Start of Excerpted passage

One probe into the bunker, a well-built structure of cinder blocks, sandbags, plywood and wooden support beams, has to do with whether a white supremacy or neo-Nazi group built it. Hamilton detectives plan on researching previous hate crimes in the area as part of it.
The other probe is whether the bunker has a connection to the murder of Dolores Harrison, the 51-year-old Hamilton Square woman allegedly killed in her home April 2.
Her body was found Wednesday night buried behind the Mercer County Vocational- Technical School.
The grave, one of four locations Benjamin Harrison apparently directed police to investigate, is about a half-mile from the bunker, which is on a remote island at the southwestern edge of Mercer County Park lands where the townships of Hamilton, West Windsor and Washington meet.
A knowledgeable source told The Times yesterday that Benjamin Harrison knew of the bunker, and authorities can place him there.
The source was not specific about when or why Harrison was there or if he was alone or with someone else.
-- -- --
At a news conference yesterday to announce Harrison's body had been found, Mercer County Prosecutor Daniel Giaquinto said of the bunker: ``Any link between the bunker and the murder at this point has not been ruled out or in, and it's part of an ongoing investigation.''
A report of the bunker's existence in yesterday's Times touched off a flurry of telephone calls and other activity at the Hamilton police department, detectives said.
A New Jersey State Police intelligence unit will be investigating the bunker and plan to visit the site soon, said Detective Capt. Kevin Pollard.
A state police detective who investigates white supremacy groups has said such groups often erect encampments in the woods to prepare for Armageddon-type wars that they believe will occur.
The state Division of Criminal Justice's Office of Bias Crimes is also very interested in the bunker, and an investigator will be working closely with the Hamilton police and Mercer County Prosecutor's Office, a Criminal Justice spokesman said.
A link between white supremacist and neo-Nazi groups and the bunker exists in a photograph, shown to The Times by a law enforcement source, that shows a man standing inside the bunker dressed as Adolph Hitler, complete with a swastika on his left arm and a Hitler-like mustache.
The photo was seized in a prior investigation, before Hamilton homicide detectives were tipped to the bunker's location Saturday.
The police tipster mentioned the Harrison murder and reported that several fishermen had been chased from the area by young men who shot at them with an assault rifle.

End of Excerpted passage
Start of Entries provided

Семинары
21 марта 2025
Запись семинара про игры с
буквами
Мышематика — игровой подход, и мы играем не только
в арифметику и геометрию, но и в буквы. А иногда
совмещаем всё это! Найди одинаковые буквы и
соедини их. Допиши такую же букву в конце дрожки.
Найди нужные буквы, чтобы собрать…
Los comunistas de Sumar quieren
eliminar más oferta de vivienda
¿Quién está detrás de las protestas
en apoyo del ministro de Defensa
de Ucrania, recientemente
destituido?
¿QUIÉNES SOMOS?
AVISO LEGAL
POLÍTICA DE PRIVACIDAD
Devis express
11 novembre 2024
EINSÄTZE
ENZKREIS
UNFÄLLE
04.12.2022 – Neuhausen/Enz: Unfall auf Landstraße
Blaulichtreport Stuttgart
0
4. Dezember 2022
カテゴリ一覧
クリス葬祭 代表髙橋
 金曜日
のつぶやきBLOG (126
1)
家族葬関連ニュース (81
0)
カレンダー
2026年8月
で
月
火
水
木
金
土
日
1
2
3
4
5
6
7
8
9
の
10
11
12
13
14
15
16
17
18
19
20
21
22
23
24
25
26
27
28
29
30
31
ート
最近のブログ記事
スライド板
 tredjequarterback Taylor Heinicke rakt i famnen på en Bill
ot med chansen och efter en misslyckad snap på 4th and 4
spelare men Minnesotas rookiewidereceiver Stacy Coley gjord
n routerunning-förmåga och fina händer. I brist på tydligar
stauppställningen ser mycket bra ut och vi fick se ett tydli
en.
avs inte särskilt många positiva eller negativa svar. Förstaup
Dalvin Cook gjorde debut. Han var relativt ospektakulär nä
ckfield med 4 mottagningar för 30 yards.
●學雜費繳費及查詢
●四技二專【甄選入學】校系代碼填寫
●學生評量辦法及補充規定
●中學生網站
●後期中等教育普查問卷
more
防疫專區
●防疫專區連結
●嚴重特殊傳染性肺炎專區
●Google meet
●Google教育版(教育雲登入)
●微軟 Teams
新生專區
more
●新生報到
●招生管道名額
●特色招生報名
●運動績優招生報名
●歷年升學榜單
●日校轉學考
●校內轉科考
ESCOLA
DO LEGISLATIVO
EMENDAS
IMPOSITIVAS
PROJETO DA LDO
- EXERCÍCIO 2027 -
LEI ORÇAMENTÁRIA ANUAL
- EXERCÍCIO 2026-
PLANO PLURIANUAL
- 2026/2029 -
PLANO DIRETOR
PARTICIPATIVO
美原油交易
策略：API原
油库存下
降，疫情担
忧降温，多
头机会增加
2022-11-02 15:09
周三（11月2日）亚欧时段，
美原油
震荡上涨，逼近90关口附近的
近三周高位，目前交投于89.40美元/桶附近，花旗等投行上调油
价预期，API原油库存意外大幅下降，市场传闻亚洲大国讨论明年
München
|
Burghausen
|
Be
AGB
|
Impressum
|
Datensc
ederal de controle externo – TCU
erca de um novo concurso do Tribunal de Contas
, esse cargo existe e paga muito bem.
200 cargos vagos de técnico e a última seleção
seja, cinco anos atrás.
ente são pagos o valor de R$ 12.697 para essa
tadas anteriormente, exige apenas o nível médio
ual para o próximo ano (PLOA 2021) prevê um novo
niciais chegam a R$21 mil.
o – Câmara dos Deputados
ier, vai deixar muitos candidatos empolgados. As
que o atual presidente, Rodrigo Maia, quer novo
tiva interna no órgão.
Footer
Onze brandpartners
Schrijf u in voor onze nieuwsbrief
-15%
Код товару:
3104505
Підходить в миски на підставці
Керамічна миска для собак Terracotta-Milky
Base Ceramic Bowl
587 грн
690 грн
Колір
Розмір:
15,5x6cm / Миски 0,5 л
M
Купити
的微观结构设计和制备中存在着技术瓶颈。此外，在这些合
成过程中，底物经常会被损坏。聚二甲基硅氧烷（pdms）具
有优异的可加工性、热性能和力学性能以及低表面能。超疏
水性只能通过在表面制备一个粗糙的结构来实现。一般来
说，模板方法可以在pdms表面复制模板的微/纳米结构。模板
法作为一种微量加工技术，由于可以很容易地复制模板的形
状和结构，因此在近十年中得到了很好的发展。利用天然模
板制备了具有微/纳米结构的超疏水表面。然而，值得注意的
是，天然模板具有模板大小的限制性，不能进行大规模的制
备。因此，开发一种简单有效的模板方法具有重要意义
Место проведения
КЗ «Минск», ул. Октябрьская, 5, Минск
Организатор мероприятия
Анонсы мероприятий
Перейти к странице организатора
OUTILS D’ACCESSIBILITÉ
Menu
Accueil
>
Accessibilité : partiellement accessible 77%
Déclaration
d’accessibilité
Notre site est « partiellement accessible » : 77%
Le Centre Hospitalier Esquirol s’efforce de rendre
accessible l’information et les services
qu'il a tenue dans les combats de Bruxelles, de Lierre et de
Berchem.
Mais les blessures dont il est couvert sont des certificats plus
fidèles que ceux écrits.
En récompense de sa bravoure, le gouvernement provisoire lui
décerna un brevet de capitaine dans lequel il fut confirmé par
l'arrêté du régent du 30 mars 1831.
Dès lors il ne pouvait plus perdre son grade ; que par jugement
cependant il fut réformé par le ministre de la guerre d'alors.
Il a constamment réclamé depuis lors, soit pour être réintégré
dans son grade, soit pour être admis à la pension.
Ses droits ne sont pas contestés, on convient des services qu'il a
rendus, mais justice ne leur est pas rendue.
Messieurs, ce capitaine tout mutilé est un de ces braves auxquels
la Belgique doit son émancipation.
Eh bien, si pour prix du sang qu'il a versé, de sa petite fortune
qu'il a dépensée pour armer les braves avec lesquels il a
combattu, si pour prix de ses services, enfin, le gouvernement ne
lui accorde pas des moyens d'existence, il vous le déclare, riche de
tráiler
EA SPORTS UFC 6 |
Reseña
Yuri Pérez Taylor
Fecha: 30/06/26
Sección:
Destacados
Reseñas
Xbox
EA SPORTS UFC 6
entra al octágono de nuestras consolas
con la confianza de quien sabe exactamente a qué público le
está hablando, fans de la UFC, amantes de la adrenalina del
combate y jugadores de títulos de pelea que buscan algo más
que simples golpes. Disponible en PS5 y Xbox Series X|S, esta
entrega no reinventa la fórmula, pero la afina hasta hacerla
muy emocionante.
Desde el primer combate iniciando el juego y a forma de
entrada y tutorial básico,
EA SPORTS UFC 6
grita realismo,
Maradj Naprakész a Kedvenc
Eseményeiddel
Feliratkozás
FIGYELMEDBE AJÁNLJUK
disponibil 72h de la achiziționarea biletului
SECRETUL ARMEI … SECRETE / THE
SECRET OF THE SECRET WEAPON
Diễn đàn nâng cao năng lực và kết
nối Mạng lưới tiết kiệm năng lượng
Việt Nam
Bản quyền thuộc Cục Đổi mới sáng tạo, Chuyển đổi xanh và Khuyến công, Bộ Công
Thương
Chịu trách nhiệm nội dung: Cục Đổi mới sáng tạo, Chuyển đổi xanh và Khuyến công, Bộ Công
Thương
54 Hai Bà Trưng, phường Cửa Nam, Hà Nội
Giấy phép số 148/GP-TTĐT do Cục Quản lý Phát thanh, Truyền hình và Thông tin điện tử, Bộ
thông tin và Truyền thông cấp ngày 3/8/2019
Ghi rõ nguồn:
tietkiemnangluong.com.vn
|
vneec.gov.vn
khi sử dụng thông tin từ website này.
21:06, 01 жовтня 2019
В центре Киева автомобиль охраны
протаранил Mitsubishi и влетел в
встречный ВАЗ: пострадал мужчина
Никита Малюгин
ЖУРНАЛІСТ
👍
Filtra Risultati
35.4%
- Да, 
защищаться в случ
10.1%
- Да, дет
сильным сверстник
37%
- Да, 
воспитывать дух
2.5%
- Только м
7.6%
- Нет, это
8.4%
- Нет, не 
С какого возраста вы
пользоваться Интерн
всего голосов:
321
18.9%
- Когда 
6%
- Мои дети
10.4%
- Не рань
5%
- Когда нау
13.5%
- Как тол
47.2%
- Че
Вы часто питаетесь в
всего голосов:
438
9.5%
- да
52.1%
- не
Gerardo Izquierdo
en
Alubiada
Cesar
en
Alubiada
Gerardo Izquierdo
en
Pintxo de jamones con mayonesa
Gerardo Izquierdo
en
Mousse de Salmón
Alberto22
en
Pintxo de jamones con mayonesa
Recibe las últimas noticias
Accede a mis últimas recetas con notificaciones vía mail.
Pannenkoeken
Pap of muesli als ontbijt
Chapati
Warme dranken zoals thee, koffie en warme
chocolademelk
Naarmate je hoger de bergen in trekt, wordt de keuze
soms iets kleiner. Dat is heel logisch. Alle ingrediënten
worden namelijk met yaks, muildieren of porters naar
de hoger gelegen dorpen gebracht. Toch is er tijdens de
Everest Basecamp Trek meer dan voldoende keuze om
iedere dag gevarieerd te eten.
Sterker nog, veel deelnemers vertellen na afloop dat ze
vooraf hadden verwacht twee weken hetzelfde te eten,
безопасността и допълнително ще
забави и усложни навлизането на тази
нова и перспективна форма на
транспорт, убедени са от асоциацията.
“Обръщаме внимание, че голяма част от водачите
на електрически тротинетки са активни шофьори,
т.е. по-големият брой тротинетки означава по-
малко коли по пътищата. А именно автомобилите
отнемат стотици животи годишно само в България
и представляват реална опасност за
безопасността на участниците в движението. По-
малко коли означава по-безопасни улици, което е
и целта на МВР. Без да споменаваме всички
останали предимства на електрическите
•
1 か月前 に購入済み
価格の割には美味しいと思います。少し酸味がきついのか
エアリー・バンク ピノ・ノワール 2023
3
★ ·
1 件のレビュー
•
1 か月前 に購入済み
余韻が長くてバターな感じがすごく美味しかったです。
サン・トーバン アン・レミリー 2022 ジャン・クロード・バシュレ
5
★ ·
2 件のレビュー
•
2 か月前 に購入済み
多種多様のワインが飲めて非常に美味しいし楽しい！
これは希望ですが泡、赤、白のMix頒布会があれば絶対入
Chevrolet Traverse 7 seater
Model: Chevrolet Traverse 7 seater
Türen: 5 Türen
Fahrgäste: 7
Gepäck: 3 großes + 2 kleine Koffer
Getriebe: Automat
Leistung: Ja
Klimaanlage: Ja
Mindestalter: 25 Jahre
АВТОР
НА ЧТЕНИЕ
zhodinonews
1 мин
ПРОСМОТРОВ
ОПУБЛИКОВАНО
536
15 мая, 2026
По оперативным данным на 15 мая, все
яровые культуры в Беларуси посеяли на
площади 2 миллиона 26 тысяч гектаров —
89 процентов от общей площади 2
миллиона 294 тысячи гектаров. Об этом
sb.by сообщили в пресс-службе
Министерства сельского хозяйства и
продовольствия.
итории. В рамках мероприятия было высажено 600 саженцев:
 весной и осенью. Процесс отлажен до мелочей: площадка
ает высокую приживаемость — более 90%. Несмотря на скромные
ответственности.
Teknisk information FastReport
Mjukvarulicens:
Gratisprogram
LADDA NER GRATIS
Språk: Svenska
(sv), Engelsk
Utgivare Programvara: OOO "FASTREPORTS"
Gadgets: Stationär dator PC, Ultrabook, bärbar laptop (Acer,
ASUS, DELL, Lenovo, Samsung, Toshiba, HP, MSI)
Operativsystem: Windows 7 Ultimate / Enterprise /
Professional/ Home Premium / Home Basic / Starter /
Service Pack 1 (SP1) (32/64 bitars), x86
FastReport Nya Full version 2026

End of Entries provided

## The problem
Copy everything from "A knowledgeable source" down to "Capt. Kevin Pollard." in the bunker article, substituting "press briefing" for "news conference". Rely on the bunker article alone.

## Solution
A knowledgeable source told The Times yesterday that Benjamin Harrison knew of the bunker, and authorities can place him there.
The source was not specific about when or why Harrison was there or if he was alone or with someone else.
-- -- --
At a press briefing yesterday to announce Harrison's body had been found, Mercer County Prosecutor Daniel Giaquinto said of the bunker: ``Any link between the bunker and the murder at this point has not been ruled out or in, and it's part of an ongoing investigation.''
A report of the bunker's existence in yesterday's Times touched off a flurry of telephone calls and other activity at the Hamilton police department, detectives said.
A New Jersey State Police intelligence unit will be investigating the bunker and plan to visit the site soon, said Detective Capt. Kevin Pollard.